Tutte le stelle già de l’altro polo
vedea la notte, e ’l nostro tanto basso,
che non surgëa fuor del marin suolo
At night I now could see the other pole
and all its stars; the star of ours had fallen
and never rose above the plain of the ocean
Dante, Divina Commedia, Inferno, 26.127-9
Hervé Le Goff: […] It is widely believed that Purgatory has always existed, but this is not the case at all. It took shape in the second half of the 12th century. Previously, thinking about the afterlife, men imagined only two antagonistic places, Hell and Heaven. Gradually, an intermediate reality began to emerge, the function of which was to allow the purification of souls before entering Paradise. […] From the very beginning, Christianity had imagined the possibility that souls could free themselves from the sins remaining after death. […] The great novelty introduced by Purgatory is the definition of a unique, precise and recognizable place. But the existence of a third place endowed with a status of uniqueness implies various consequences.
Fabio Gambaro: Can you give some examples?
HLG: The birth of Purgatory modifies the jurisdiction exercised over the dead, favoring the practice of indulgences. According to traditional doctrine, living men responded to the church court, but once they died they were judged only by the court of God. With Purgatory, a sort of common court is created in which both God and the church intervene. The souls who pass through it, in fact, continue to depend on God, but they also benefit from the action of the church which distributes indulgences. Purgatory, therefore, reinforced the power of the ecclesiastical structure, which thus, in addition to the living, is also partly responsible for the dead. A situation that the Protestant Reformation later strongly condemned. For the men of the Middle Ages, however, the existence of Purgatory increased the hopes of salvation, since not everything was definitively established at the moment of death. Even for the usurers, who until then were irremediably condemned to Hell, a less gloomy afterlife is beginning to emerge. Of course, living with this hope radically changes the perspective of daily life.
FG: How is the advent of Purgatory explained?

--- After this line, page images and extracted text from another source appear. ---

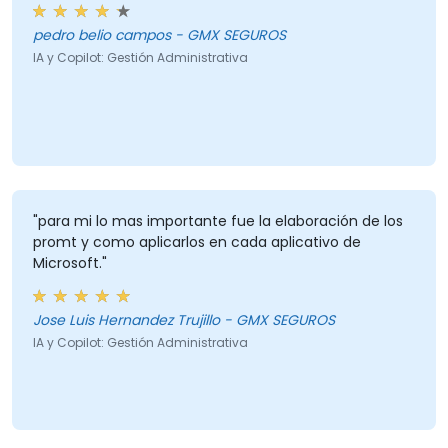
pedro belio campos - GMX SEGUROS
IA y Copilot: Gestión Administrativa
"para mi lo mas importante fue la elaboración de los
promt y como aplicarlos en cada aplicativo de
Microsoft."
Jose Luis Hernandez Trujillo - GMX SEGUROS
IA y Copilot: Gestión Administrativa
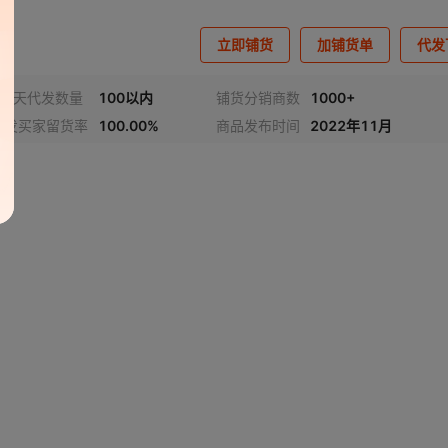
立即铺货
加铺货单
代发
近7天代发数量
100以内
铺货分销商数
1000+
代发买家留货率
100.00%
商品发布时间
2022年11月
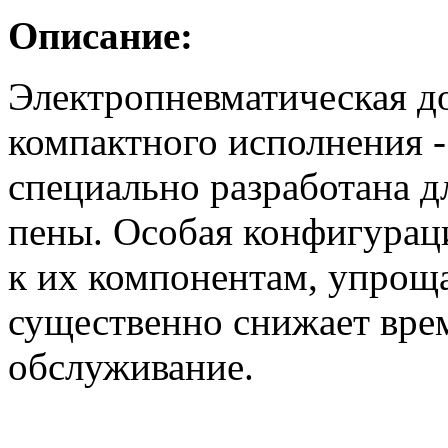
Описание:
Электропневматическая д
компактного исполнения 
специально разработана д
пены. Особая конфигураци
к их компонентам, упрощ
существенно снижает врем
обслуживание.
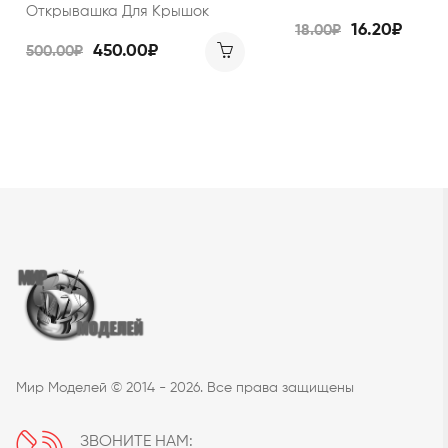
Открывашка Для Крышок
16.20₽
18.00₽
450.00₽
500.00₽
Мир Моделей © 2014 - 2026. Все права защищены
ЗВОНИТЕ НАМ:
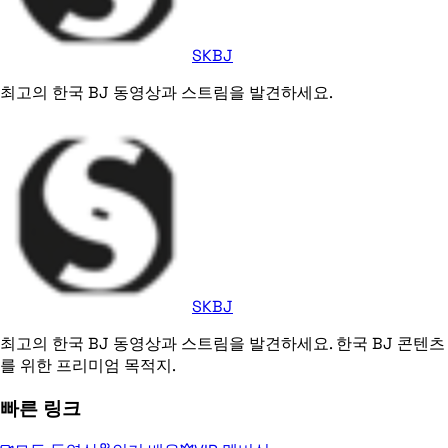
SKBJ
최고의 한국 BJ 동영상과 스트림을 발견하세요.
SKBJ
최고의 한국 BJ 동영상과 스트림을 발견하세요. 한국 BJ 콘텐츠
를 위한 프리미엄 목적지.
빠른 링크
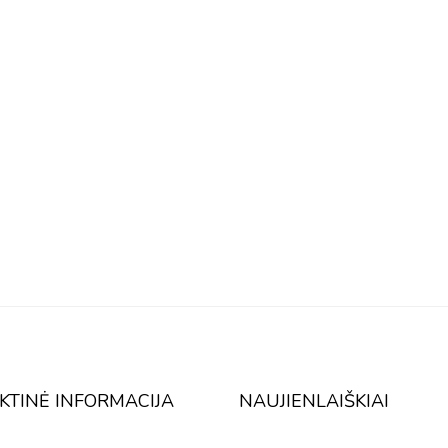
KTINĖ INFORMACIJA
NAUJIENLAIŠKIAI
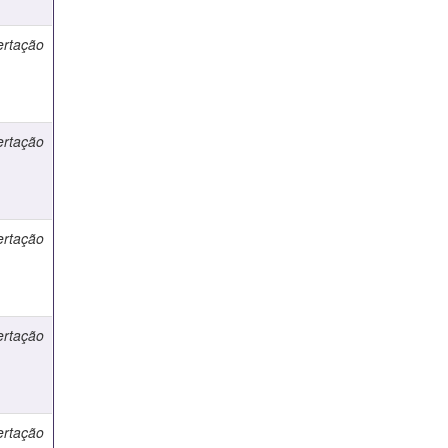
ertação
ertação
ertação
ertação
ertação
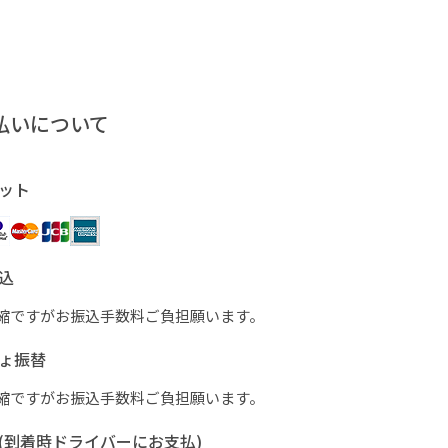
払いについて
ット
込
縮ですがお振込手数料ご負担願います。
ょ振替
縮ですがお振込手数料ご負担願います。
(到着時ドライバーにお支払)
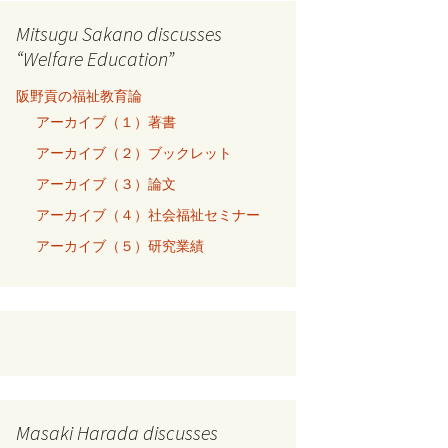
Mitsugu Sakano discusses
“Welfare Education”
阪野貢の福祉教育論
アーカイブ（１）著書
アーカイブ（２）ブックレット
アーカイブ（３）論文
アーカイブ（４）社会福祉セミナー
アーカイブ（５）研究業績
Masaki Harada discusses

HLG: The passage from an afterlife characterized by two antagonistic places, Hell and Paradise, to an afterlife divided into three kingdoms must be paralleled with the retreat of Manichaeism which took place in medieval society between the mid-twelfth and mid-thirteenth centuries. The medieval world becomes more nuanced. The ancient opposition between rich and poor, powerful and weak, begins to change with the emergence of an intermediate band. In the social hierarchy, between lords and subjects, the category of the bourgeoisie emerges. On the cultural level, other elements that play in favor of the birth of Purgatory are the growing interest in geographical representations as well as the new translations of Euclid, from which the notion of intermediary is derived. More generally, then, the birth of Purgatory is inscribed in that slow process that is usually defined as the descent of values from heaven to earth. From this complex evolution of society the belief in Purgatory was born, a belief that then spread thanks to the preaching of Franciscans and Dominicans.